DENNIS DIEHL: Ein Container als Personalraum wurde für die kommunale Kita Haus der Entdecker angeschafft und installiert. So gibt es mehr Möglichkeiten für die Kinder im Haus. Für das neue Pflege- und Betreuungsnetzwerk haben wir einen Netzwerkbeauftragten eingesetzt, der schon vor Monaten seine Arbeit aufgenommen hat. Parkplätze und Beleuchtung auf dem Außengelände der Hans-Steib-Halle sind fertiggestellt, so auch die Zuwegung von dort zur Grundschule. Es ist einiges auf dem Friedhof passiert: Vor der Trauerhalle und dem neu angelegten Urnenwiesengräberfeld wurde ein neuer Rasen verlegt. Der Aufbau zweier neuer Urnenwände ist bereits beschlossen und wird schätzungsweise im August durchgeführt. Zwei neue Gräberreihen auf dem oberen Teil des Friedhofs wurden fertiggestellt.

Was ist in Zornheim in der zweiten Jahreshälfte geplant?
DENNIS DIEHL: Die Einweihung Hans-Steib-Halle, die Einweihung Kapelle in den Weinbergen, die Einweihung und Eröffnung des Weinpavillons. Das ist zumindest geplant. Auch wollen wir Bürger finden, für die ein Elektro-Nachbarschafts-Auto in Frage käme. Für den Bebauungsplan Pfortengewann III soll nach der Offenlage der Satzungsbeschluss gefasst werden. Daraufhin folgt die Ausschreibung für die Erschließungsarbeiten.

Sie selbst amtieren jetzt seit knapp zwei Jahren. Wie lautet Ihr Fazit dieser Zeit?

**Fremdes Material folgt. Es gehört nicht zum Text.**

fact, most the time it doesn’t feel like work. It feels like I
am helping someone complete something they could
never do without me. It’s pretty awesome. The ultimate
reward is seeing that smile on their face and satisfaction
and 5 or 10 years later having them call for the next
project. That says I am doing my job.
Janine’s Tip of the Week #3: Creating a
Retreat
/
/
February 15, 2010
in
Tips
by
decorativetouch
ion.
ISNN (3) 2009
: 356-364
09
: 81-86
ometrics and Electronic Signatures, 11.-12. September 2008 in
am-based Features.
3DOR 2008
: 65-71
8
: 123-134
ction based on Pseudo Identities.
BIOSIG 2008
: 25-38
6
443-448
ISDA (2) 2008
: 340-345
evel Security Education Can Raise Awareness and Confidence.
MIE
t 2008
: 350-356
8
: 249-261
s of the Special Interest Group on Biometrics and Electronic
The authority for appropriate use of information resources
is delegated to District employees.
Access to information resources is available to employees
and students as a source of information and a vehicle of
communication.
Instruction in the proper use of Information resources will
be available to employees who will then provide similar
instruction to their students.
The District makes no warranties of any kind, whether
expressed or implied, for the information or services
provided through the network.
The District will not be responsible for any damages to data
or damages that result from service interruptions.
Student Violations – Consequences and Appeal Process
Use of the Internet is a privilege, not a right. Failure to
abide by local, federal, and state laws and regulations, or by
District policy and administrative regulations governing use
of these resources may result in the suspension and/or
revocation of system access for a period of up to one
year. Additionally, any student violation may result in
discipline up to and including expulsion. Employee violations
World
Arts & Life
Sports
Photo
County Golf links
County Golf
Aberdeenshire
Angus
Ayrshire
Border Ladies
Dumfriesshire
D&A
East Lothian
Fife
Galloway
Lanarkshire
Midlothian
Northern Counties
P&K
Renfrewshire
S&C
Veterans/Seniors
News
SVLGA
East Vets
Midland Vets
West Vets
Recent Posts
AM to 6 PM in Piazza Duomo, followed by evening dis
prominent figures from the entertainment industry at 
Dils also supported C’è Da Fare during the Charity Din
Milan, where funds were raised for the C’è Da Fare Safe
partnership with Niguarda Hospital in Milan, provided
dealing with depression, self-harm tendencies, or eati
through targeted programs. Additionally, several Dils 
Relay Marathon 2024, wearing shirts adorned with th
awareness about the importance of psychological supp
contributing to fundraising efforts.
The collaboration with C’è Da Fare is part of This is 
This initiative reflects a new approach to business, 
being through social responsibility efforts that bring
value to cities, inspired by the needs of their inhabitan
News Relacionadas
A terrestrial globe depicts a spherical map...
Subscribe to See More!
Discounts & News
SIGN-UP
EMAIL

DENNIS DIEHL: Meine Amtszeit hat begonnen mit vielen übernommenen Projekten aus der letzten Legislaturperiode, die derzeit noch laufen und hoffentlich in diesem Jahr oder im kommenden Jahr an ihr Ende gebracht werden können. Da hat man natürlich einiges vor der Brust, aber Corona hat das zumindest nicht besser gemacht. Aber ich bin mit den Themen ja nicht alleine. Entscheidungen werden in den Gremien besprochen, die Beschlüsse gefasst. Die Zusammenarbeit mit den Beigeordneten ist klasse und macht richtig Freude. Ich gebe aber gerne und ganz offen zu, ich wäre nicht enttäuscht, wenn nach Abschluss des ein oder anderen Projektes vorübergehend ein wenig mehr Ruhe einkehrte.